## Exercise brief:
In this exercise, return the whole listing exactly, excluding any images.

## Provided data:

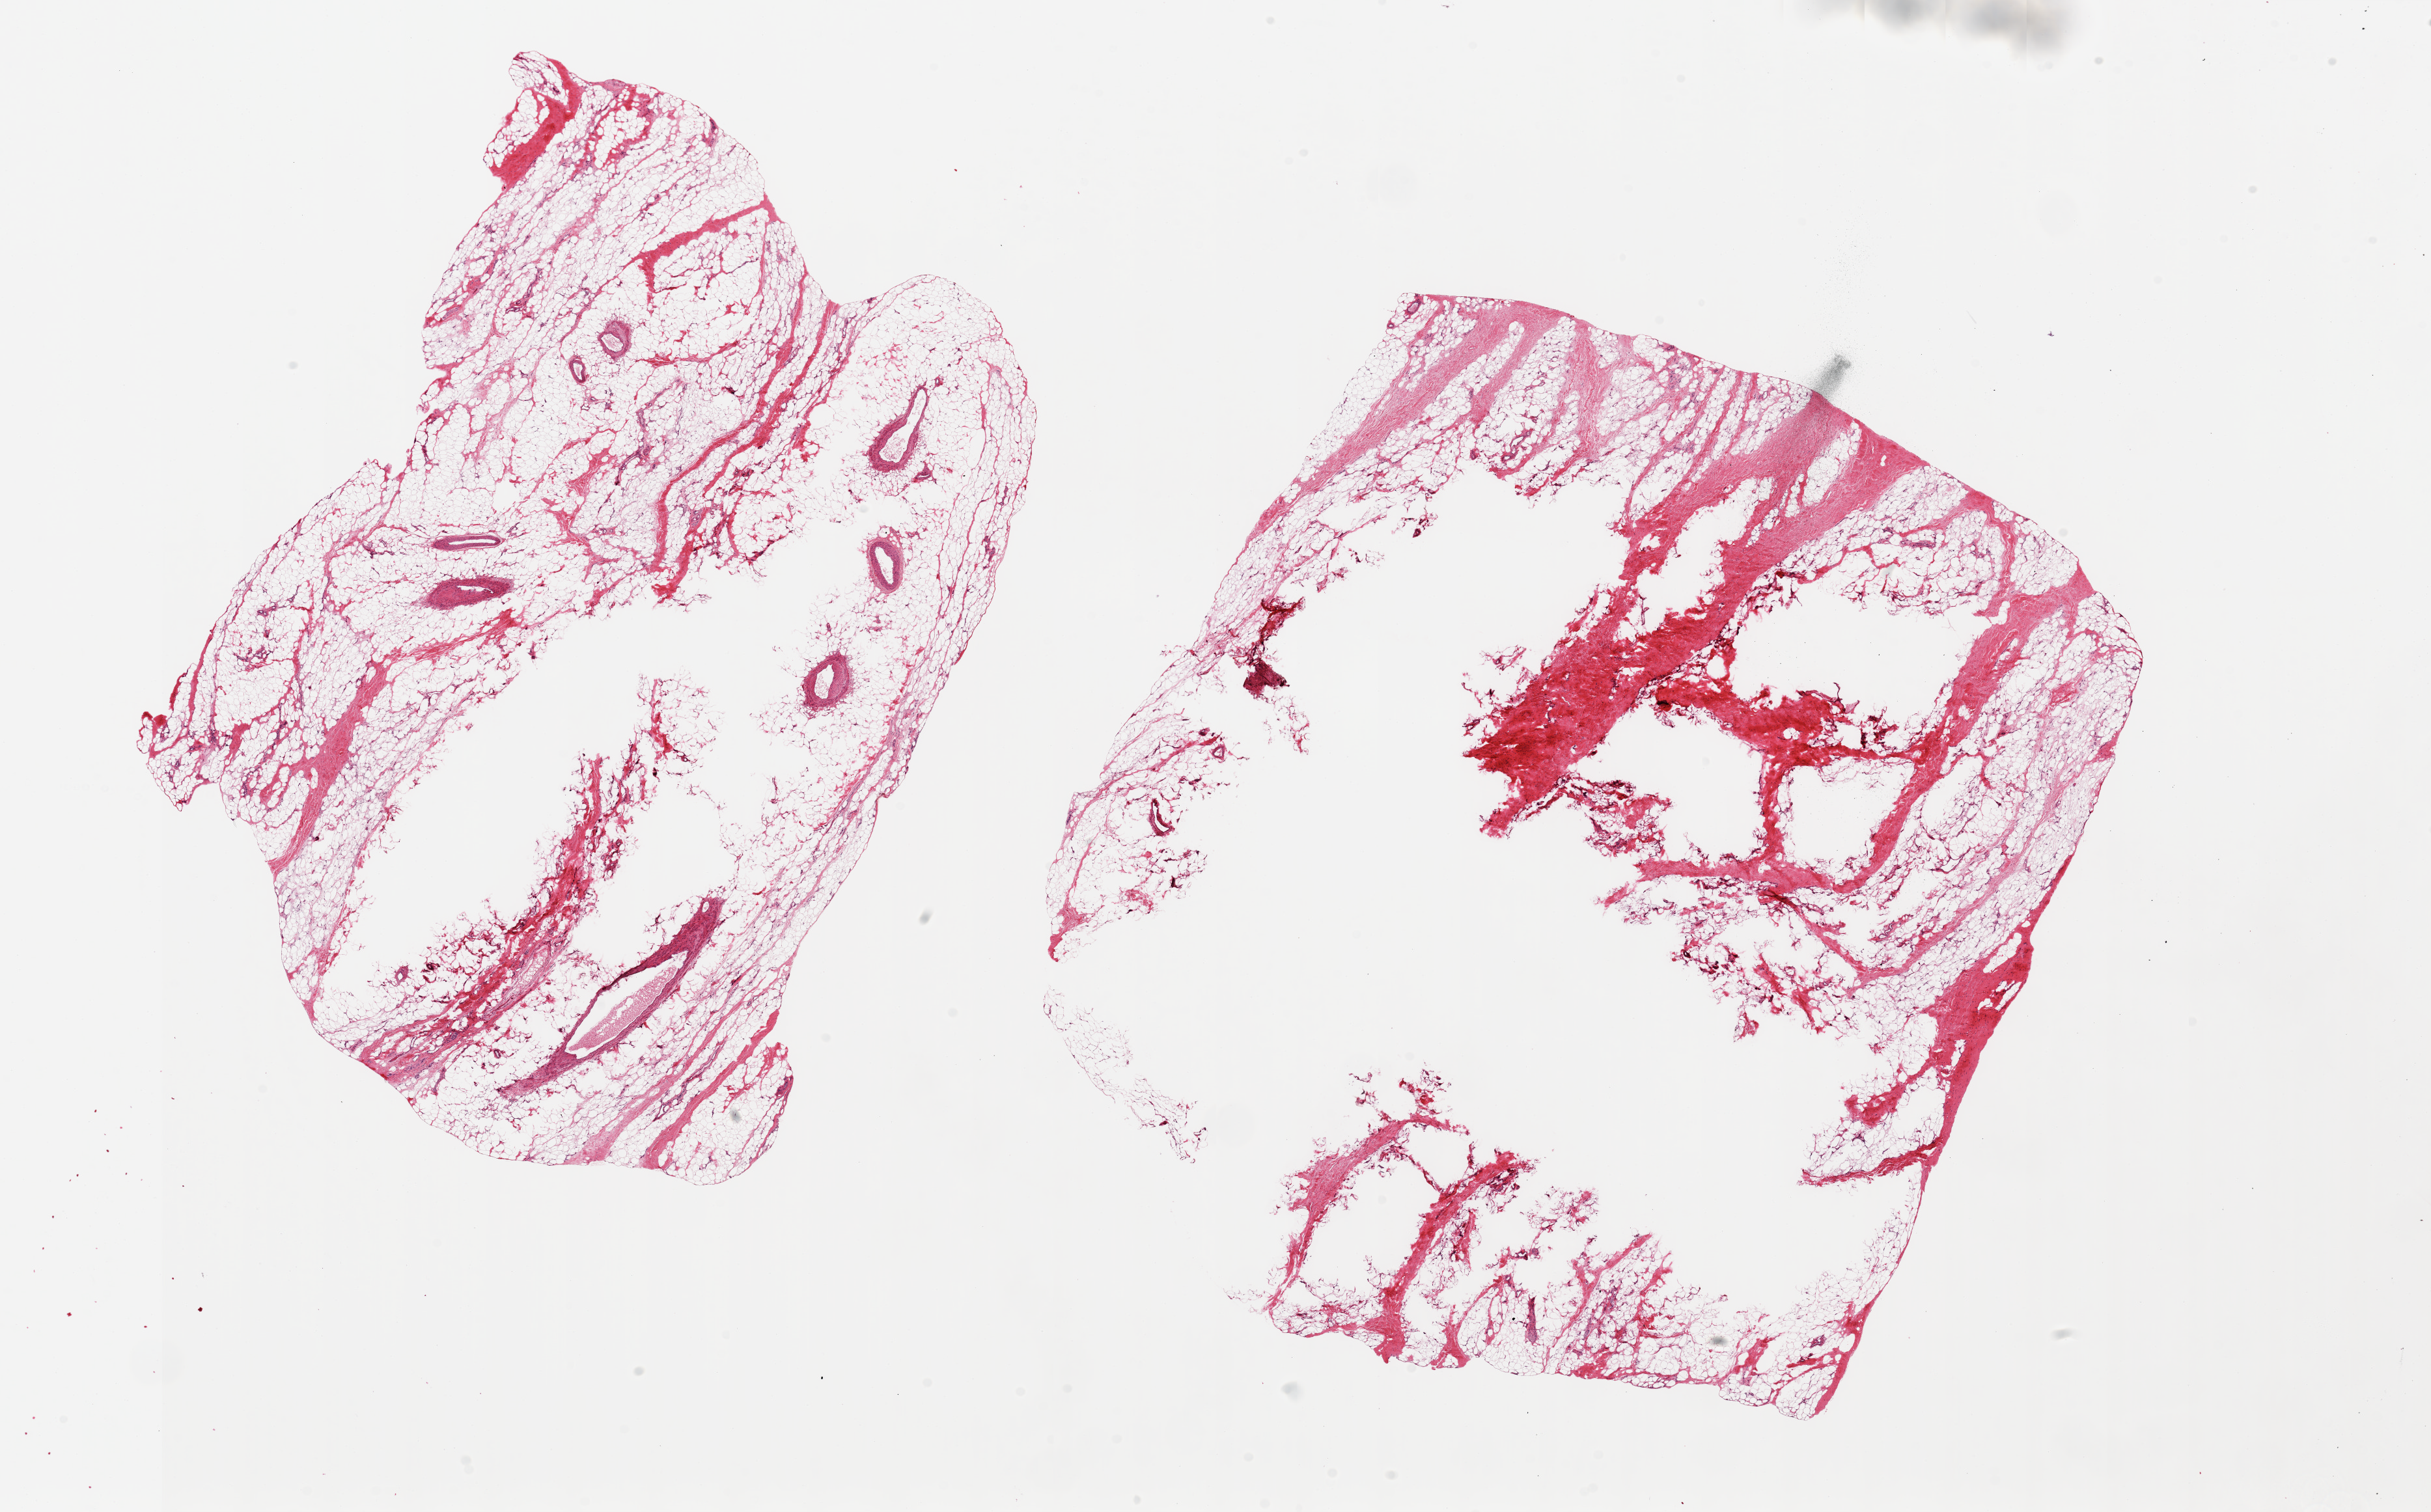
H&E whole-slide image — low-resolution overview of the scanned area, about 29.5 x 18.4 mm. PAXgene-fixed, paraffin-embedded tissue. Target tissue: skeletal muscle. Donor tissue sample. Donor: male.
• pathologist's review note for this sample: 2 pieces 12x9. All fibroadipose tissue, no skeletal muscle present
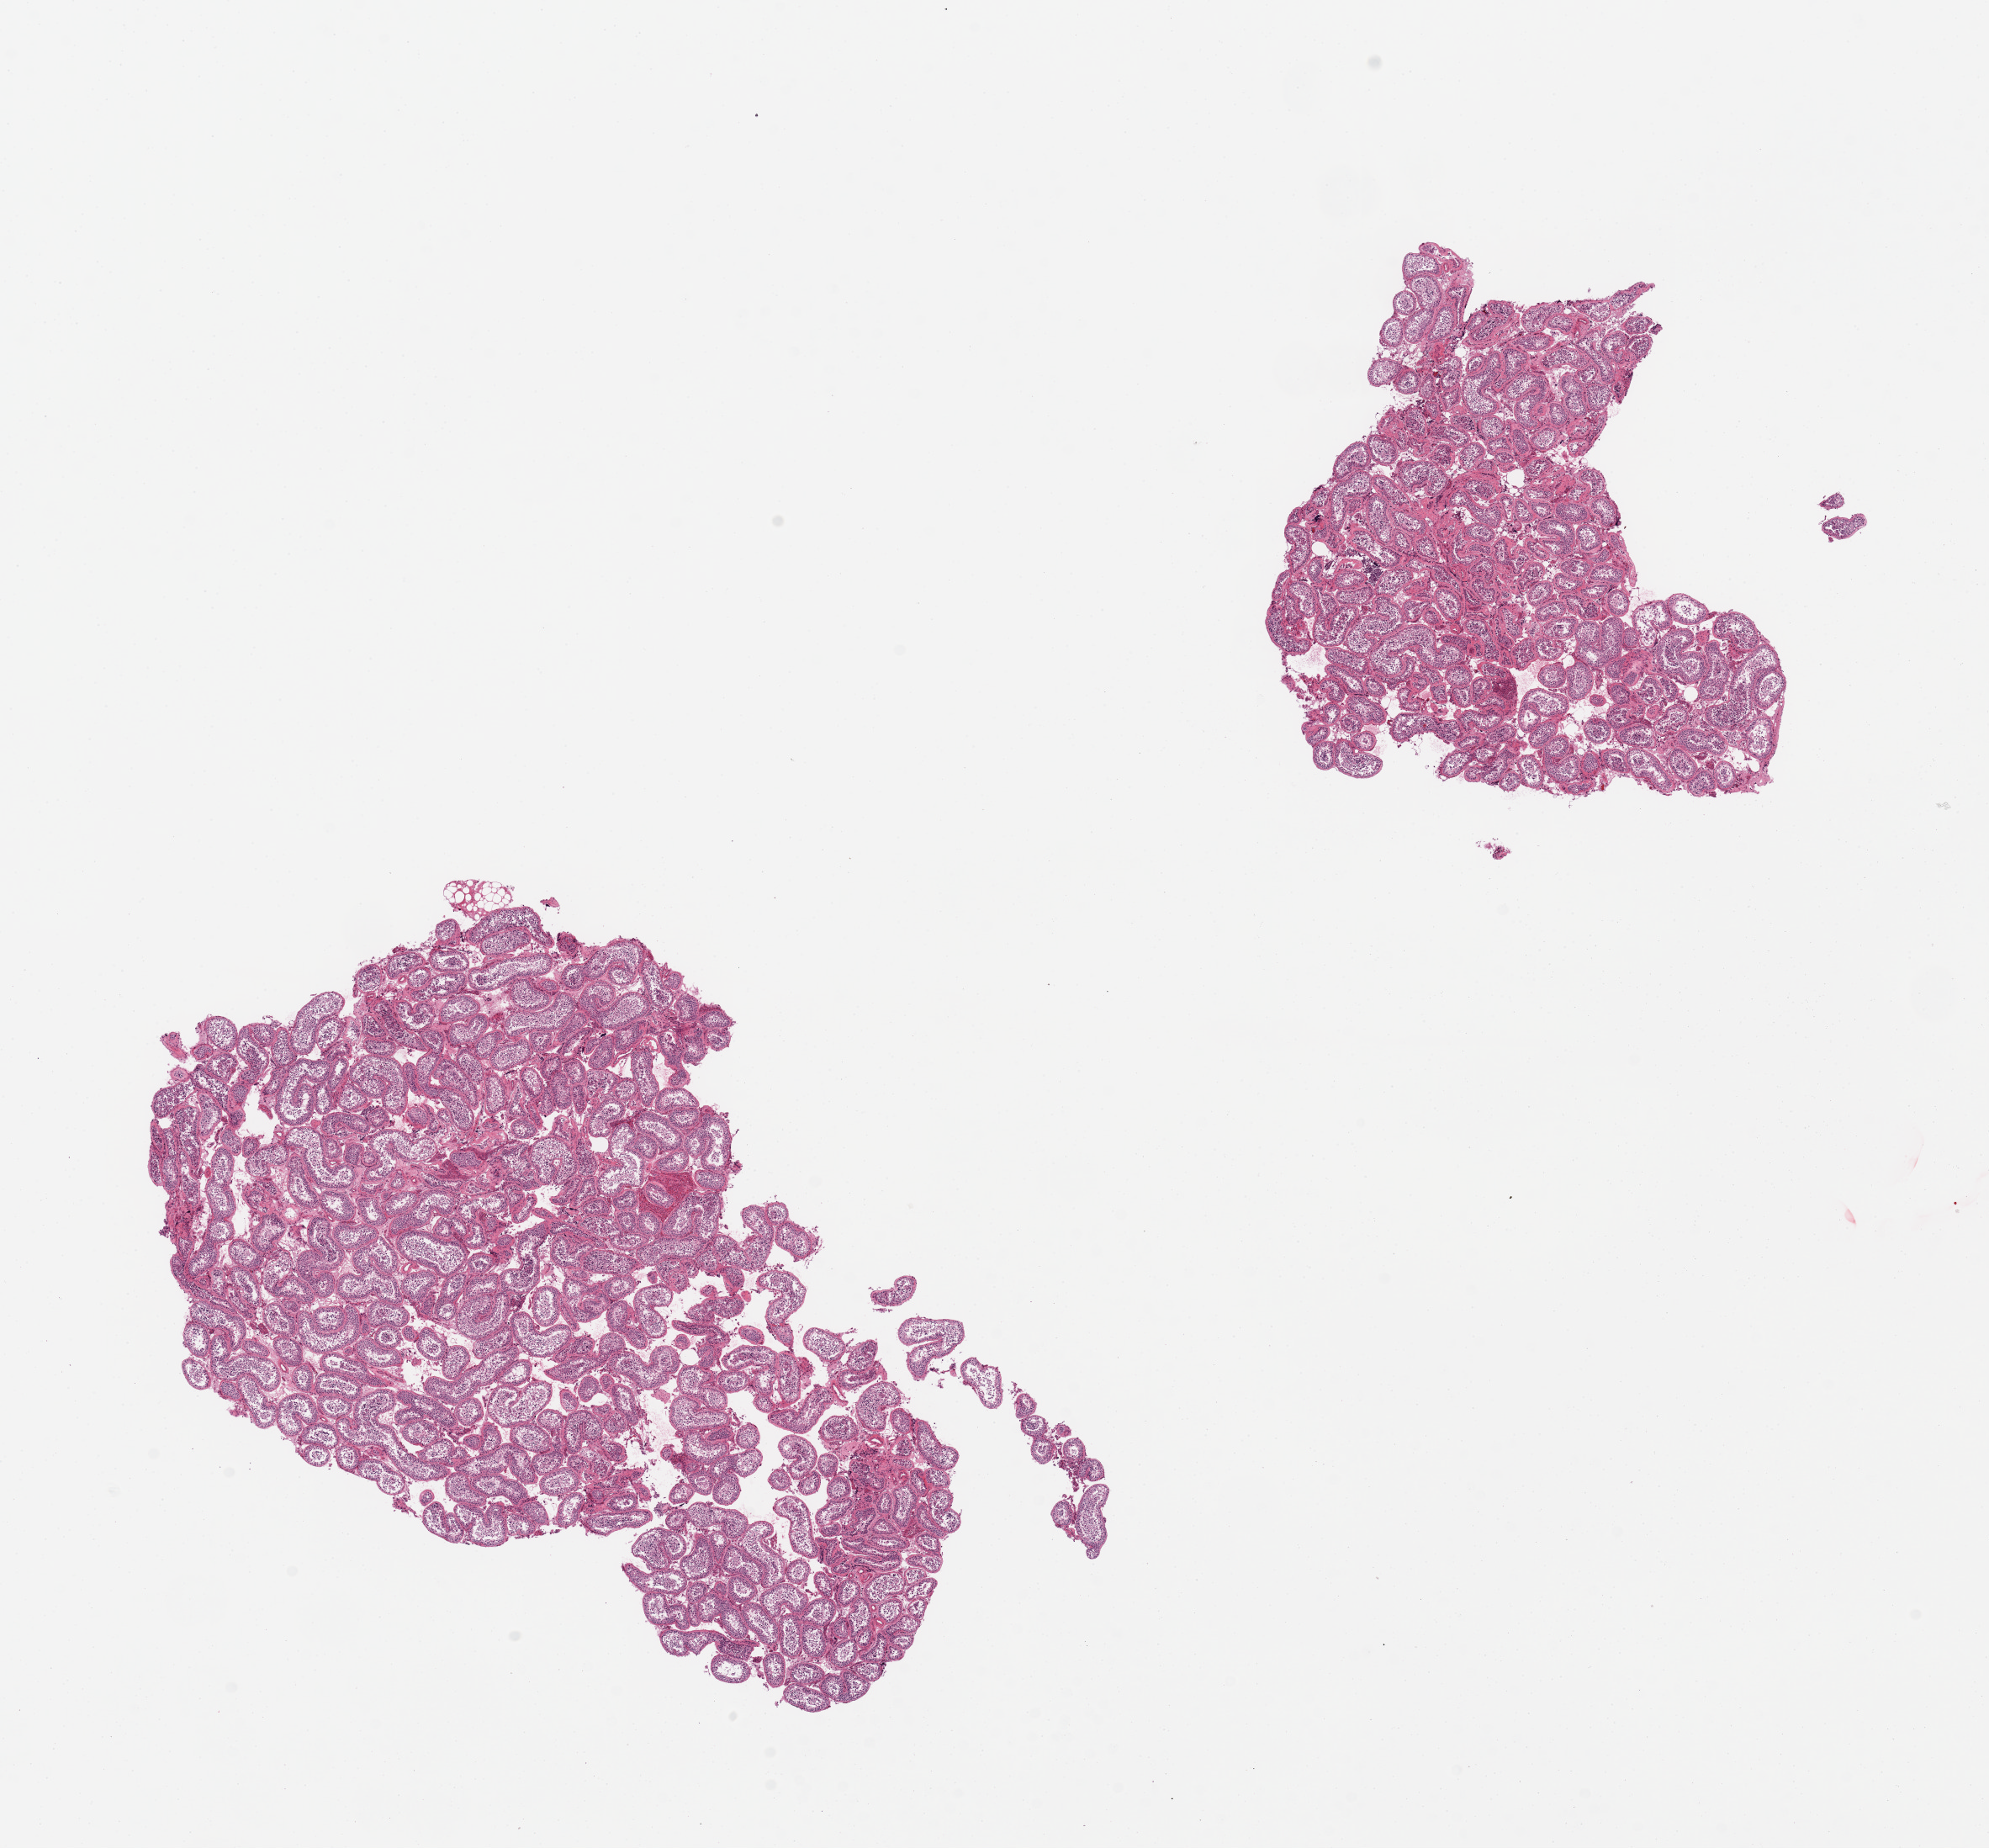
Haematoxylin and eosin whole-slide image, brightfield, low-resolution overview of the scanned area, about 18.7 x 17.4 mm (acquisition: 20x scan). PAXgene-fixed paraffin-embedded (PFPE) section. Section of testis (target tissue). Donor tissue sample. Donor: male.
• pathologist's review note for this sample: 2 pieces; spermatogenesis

## Final answer:
H&E whole-slide image — low-resolution overview of the scanned area, about 29.5 x 18.4 mm. PAXgene-fixed, paraffin-embedded tissue. Target tissue: skeletal muscle. Donor tissue sample. Donor: male.
• pathologist's review note for this sample: 2 pieces 12x9. All fibroadipose tissue, no skeletal muscle present
Haematoxylin and eosin whole-slide image, brightfield, low-resolution overview of the scanned area, about 18.7 x 17.4 mm (acquisition: 20x scan). PAXgene-fixed paraffin-embedded (PFPE) section. Section of testis (target tissue). Donor tissue sample. Donor: male.
• pathologist's review note for this sample: 2 pieces; spermatogenesis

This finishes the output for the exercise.